Pets are pretty much an owner’s child— you give them shelter, groom them and feed them, like you would to your own baby. They require a lot of effort and attention, since they can be vulnerable to external threats. Sometimes, these threats cannot be fought by a simple bark or exposure of canine teeth. For example, health risks in feeding are aplenty, including microorganisms and harmful elements. This includes mercury that are found in dog food.

Studies that tested some pet food have ultimately uncovered the fact that mercury concentration is high in fish-based canned food. Some of the data reveal that out of 14 out of 101 pet food samples contained mercury levels that are above what is considered to be safe for small mammals, which should only be 70 nanograms per gram or ng/g of mercury. Some samples contained mercury as high as 604 ng/g, which caused reasonable concern regarding these canned goods.

While it might be blurry to some why mercury in dog food is a health concern, you might want to check out these facts about mercury content in fish-based pet canned goods, and why you should avoid feeding them to your cocker spaniel.


In truth, mercury level in one canned fish pet food might not have much of an effect as soon as your pet ingests it. However, it gets harder to ignore once you regularly feed your dog the same pet food. Why? Mercury builds up over time, because the body cannot expel it readily. Even if mercury is consumed in little doses for every meal, it can stay in the body for long periods of time, adding up quickly.

Mercury is naturally occurring, but have it pool inside the body and it becomes a very potent neurotoxin. This means that it may cause adverse effects on the nervous system, which then affects all the other organ systems in your dog’s body.


Mercury poisoning is a gradual process, so it might be awhile before any changes are noticed, until after levels are high enough to cause severe reactions. There are several adverse effects, signs and symptoms indicating that your dog may be suffering from mercury overdose:

  • Abdominal pain
  • Blindness
  • Kidney damage
  • Anxiety
  • Abnormal behavior (i.e. chewing excessively)
  • Convulsions and tremors
  • Loss of coordination
  • Coma
  • Vomiting blood
  • Nervousness
  • Diarrhea (may be bloody)
  • Death



Hospitalization is the best option in mercury overdose. The pet will be given antibiotics, IV fluids, oxygen therapy and anti-inflammatory medicines to prevent the signs and symptoms from worsening. To expel the harsh element from the body, the vet may also use chelation medication and activated charcoal lavage.

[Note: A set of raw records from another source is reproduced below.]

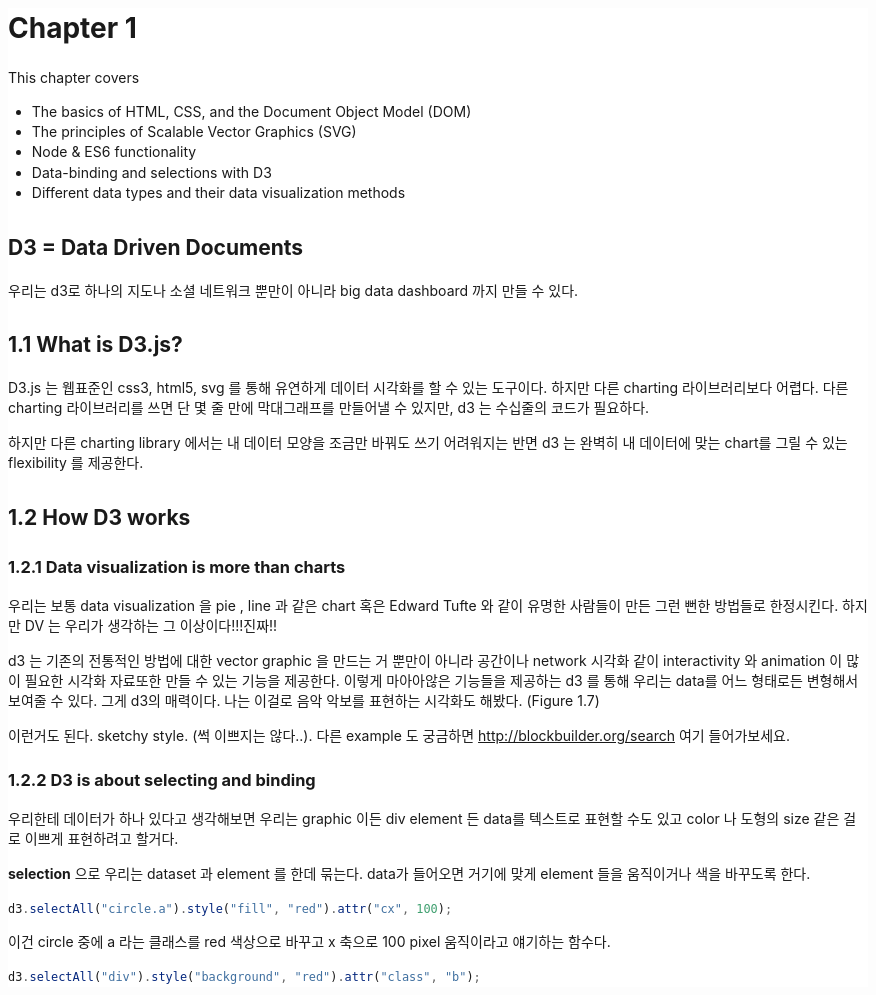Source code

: # Chapter 1 


This chapter covers

* The basics of HTML, CSS, and the Document Object Model (DOM)
* The principles of Scalable Vector Graphics (SVG)
* Node & ES6 functionality
* Data-binding and selections with D3
* Different data types and their data visualization methods


## D3 = Data Driven Documents

우리는 d3로 하나의 지도나 소셜 네트워크 뿐만이 아니라 big data dashboard 까지 만들 수 있다.

## 1.1 What is D3.js?

D3.js 는 웹표준인 css3, html5, svg 를 통해 유연하게 데이터 시각화를 할 수 있는 도구이다. 하지만 다른 charting 라이브러리보다 어렵다. 다른 charting 라이브러리를 쓰면 단 몇 줄 만에 막대그래프를 만들어낼 수 있지만, d3 는 수십줄의 코드가 필요하다.

하지만 다른 charting library 에서는 내 데이터 모양을 조금만 바꿔도 쓰기 어려워지는 반면 d3 는 완벽히 내 데이터에 맞는 chart를 그릴 수 있는 flexibility 를 제공한다.

## 1.2 How D3 works

### 1.2.1 Data visualization is more than charts

우리는 보통 data visualization 을 pie , line 과 같은 chart 혹은 Edward Tufte 와 같이 유명한 사람들이 만든 그런 뻔한 방법들로 한정시킨다. 하지만 DV 는 우리가 생각하는 그 이상이다!!!진짜!! 

d3 는 기존의 전통적인 방법에 대한 vector graphic 을 만드는 거 뿐만이 아니라 공간이나 network 시각화 같이 interactivity 와 animation 이 많이 필요한 시각화 자료또한 만들 수 있는 기능을 제공한다. 이렇게 마아아않은 기능들을 제공하는 d3 를 통해 우리는 data를 어느 형태로든 변형해서 보여줄 수 있다. 그게 d3의 매력이다. 나는 이걸로 음악 악보를 표현하는 시각화도 해봤다. (Figure 1.7)

이런거도 된다. sketchy style. (썩 이쁘지는 않다..). 다른 example 도 궁금하면
http://blockbuilder.org/search 여기 들어가보세요.

### 1.2.2 D3 is about selecting and binding

우리한테 데이터가 하나 있다고 생각해보면 우리는 graphic 이든 div element 든 data를 텍스트로 표현할 수도 있고 color 나 도형의 size 같은 걸로 이쁘게 표현하려고 할거다.

__selection__ 으로 우리는 dataset 과 element 를 한데 묶는다. data가 들어오면 거기에 맞게 element 들을 움직이거나 색을 바꾸도록 한다.

```javascript
d3.selectAll("circle.a").style("fill", "red").attr("cx", 100);
```

이건 circle 중에 a 라는 클래스를 red 색상으로 바꾸고 x 축으로 100 pixel 움직이라고 얘기하는 함수다.

```javascript
d3.selectAll("div").style("background", "red").attr("class", "b");
```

If mercury poisoning is addressed promptly, there is a chance that the symptoms won’t progress to anything far worse. However, severe damage such as in the nervous system or kidneys is permanent and irreversible, and may decrease the dog’s quality of life.

Mercury poisoning is a serious health issue that can affect a dog’s well-being, so be sure to check your cocker’s food intake. Also, monitor the dog food label, and do some researching if possible. There are package labels that omit certain ingredients which may be harmful for your dog. The key to your cocker’s good health is to check that they are always eating right.